As we hit the home stretch of the snow season, the Oregon snowpack is in fairly good shape. Scott Oviatt with the Oregon NRCS said while there has been a slight melt off across state over the past couple of days, the statewide snowpack remains 86% of average.
He noted that much of the state has been struggling this winter, but thanks to great snow accumulations in the NE corner of the state, figures and averages look much better. And added Blue Mountains and the Wallowas have been the recipients of a majority of storms this winter.

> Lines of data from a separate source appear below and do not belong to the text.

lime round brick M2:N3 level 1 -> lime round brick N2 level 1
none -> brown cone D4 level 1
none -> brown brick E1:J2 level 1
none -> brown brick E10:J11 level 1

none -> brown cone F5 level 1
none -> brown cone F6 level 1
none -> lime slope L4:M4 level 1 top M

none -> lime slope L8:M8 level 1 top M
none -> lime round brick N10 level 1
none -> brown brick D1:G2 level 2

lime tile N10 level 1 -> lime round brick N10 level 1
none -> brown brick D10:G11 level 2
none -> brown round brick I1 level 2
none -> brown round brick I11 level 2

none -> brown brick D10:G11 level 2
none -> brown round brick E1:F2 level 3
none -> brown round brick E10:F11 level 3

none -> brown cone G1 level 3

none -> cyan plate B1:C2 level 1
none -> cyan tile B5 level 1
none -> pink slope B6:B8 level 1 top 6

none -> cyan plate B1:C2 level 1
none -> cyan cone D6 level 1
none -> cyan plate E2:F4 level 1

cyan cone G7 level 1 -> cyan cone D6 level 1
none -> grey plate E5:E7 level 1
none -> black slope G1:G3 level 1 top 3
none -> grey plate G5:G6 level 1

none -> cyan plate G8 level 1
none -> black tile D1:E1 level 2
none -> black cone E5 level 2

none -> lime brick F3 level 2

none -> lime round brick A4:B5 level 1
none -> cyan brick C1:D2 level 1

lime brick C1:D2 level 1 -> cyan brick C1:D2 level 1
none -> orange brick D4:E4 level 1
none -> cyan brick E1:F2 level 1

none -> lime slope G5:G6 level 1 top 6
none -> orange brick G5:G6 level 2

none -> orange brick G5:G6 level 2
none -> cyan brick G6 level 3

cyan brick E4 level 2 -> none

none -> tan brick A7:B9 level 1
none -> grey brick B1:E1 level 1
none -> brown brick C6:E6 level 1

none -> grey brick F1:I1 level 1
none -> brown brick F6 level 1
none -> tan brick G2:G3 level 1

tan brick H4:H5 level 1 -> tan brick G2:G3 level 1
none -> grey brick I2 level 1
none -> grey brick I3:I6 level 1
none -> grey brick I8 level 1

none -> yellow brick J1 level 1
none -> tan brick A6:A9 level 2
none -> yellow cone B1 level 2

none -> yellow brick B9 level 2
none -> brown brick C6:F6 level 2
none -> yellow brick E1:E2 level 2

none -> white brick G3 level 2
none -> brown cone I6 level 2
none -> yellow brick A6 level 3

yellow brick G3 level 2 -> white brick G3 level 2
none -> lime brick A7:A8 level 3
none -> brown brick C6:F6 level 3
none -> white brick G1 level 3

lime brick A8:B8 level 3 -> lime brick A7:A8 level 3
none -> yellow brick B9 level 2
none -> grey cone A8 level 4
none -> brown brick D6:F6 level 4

“Both of those basins are well above average at 118% and 11% respectively. But when we look at the southwestern portion of the state, that’s where the deficit mode is, for example, the Klamath Basin is 63% of normal. So, it’s been a mixed signal across the board.”
Oviatt said another benefit of the current snowpack is how dense it is. He noted the peak of the snowpack typically occurs between March 15th and April 1st. And while he does not expect the snowpack to receive additional snow, he’s hopeful cool temperatures will keep the snowpack in place for several weeks to come.
“Hopefully we don’t have one of those flash springs where we have a week of 70 degrees where we lose all of our snowpack. Because that would be detrimental for our spring and summer runoff.”
As far as the basins across Oregon are concerned:
- Umatilla, Walla Walla, Willow is at 118% of average
- The Grande Ronde, Powder, Burnt and Imnaha is at 111% of average
- The John Day is 93% of average
- The Owyhee is 93%k of average
- The Malheur is 84% of average
- The Harney is 83% of average
- The Upper Deschutes, Crooked is 81% of average
- The Lower Deschutes is 69% of average
- And the three southwestern Oregon basins are all under 70% for this time of year.